2.) If I take my chances, and react quickly with respect to symptoms, is it reasonable to assume that I will mitigate any serious risk of death.
Best Regards
Concerned Parent
The following is an excerpt from today’s Q&A teleconference with Dr. Besser of the CDC:
“Is it safe to fly? I ask that because today on the “Today” show, vice president Joe Biden said if it were his family members he would tell them not to fly at all, that it’s not safe.”
“There’s a lot of things that we can do to try and reduce our risks. A lot of things people are doing on their own. For us in public health it’s important to say what things are evidence-based, what things can you do to put yourself at risk and what things can you do to reduce your risk. In terms of flight, if you have a fever, flu-like symptoms, you should not be getting on an airplane. That is part of being a responsible part of our community. You don’t want to put people at risk. I think flying is safe. Going on the subway is safe. People should go out and live their lives. There are some people who may not be comfortable doing that. As a public health community, we can put in context what the risk is. People are doing things to reduce their risk, hand washing, covering of the cough, avoiding ill people. And if we look to each other to be responsible and not get on airplanes and places when we’re sick, that makes everyone else safer.”
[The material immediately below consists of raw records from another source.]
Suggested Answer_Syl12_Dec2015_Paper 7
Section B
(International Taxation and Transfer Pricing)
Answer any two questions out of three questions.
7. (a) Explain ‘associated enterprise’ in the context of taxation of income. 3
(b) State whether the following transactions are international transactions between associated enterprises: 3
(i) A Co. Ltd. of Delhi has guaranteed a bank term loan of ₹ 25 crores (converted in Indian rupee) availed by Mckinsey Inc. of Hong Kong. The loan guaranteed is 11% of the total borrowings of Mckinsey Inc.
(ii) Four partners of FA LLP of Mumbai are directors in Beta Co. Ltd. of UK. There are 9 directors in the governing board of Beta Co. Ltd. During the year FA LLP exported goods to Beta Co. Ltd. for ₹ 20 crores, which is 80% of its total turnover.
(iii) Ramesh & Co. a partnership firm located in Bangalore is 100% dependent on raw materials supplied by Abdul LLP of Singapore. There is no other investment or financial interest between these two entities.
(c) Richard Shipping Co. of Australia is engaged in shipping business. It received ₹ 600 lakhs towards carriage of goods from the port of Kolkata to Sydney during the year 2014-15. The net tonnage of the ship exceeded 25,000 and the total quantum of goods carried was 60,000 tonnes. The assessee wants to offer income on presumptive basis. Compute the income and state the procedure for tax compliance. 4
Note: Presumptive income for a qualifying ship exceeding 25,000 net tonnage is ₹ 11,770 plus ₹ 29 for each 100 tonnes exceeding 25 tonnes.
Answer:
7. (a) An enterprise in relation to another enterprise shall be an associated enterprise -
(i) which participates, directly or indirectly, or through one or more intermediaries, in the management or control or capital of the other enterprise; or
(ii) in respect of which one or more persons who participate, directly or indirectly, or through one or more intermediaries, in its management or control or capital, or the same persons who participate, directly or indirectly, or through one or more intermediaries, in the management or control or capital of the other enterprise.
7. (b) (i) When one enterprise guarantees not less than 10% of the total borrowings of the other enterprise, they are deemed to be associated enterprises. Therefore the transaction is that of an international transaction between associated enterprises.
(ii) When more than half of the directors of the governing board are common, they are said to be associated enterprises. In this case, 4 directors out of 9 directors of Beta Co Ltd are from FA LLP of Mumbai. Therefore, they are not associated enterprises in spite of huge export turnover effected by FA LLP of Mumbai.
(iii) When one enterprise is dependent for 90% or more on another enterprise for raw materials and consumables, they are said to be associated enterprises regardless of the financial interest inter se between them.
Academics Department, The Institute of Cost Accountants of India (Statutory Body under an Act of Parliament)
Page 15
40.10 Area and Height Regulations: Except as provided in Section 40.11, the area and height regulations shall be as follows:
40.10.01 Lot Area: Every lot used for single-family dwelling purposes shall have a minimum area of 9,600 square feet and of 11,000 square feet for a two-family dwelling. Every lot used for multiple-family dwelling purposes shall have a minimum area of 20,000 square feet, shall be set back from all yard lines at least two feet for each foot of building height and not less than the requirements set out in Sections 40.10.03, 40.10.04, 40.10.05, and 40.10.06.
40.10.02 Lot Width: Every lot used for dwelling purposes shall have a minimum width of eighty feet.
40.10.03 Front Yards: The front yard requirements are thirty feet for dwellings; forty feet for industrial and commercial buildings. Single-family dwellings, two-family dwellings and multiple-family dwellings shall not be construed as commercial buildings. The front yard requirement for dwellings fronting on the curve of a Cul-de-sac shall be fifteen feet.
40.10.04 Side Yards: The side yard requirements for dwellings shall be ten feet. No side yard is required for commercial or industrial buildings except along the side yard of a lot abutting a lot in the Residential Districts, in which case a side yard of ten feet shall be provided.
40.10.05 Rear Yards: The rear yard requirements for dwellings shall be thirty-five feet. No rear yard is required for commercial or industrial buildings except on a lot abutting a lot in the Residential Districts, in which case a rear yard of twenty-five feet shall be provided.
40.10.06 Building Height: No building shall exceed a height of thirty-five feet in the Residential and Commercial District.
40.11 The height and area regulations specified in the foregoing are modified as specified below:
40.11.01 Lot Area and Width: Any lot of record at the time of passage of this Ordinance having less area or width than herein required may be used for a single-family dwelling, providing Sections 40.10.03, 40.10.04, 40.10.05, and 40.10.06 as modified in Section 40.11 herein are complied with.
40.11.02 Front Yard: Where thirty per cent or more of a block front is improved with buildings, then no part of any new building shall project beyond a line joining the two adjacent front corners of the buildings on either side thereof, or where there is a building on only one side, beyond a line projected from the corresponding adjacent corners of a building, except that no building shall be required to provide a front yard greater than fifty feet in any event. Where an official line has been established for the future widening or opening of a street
You note that this week you have shown employees how important they are and their health is protected. How have you done that? If this virus mutates into a potentially more virulent and deadly one come the next flu season, what measures are in place to separate patient populations from the get-go such that other patients in the waiting area don’t get infected. What measures are in place such that the nurses, physicians, EMS workers and laboratory personnel and so forth are protected? I don’t believe these questions are adequately answered. In Mexico, the ICU in which one of the first patients died was infected. That is, all the other patients and 16 staff members also got the h1n1 virus. The hospital was closed. What measures are we taking to protect health care workers, as they are integral to protecting the health of the population?
What is the projection in terms of the time the H1N1 virus may reach the Virgin Islands or Puerto Rico?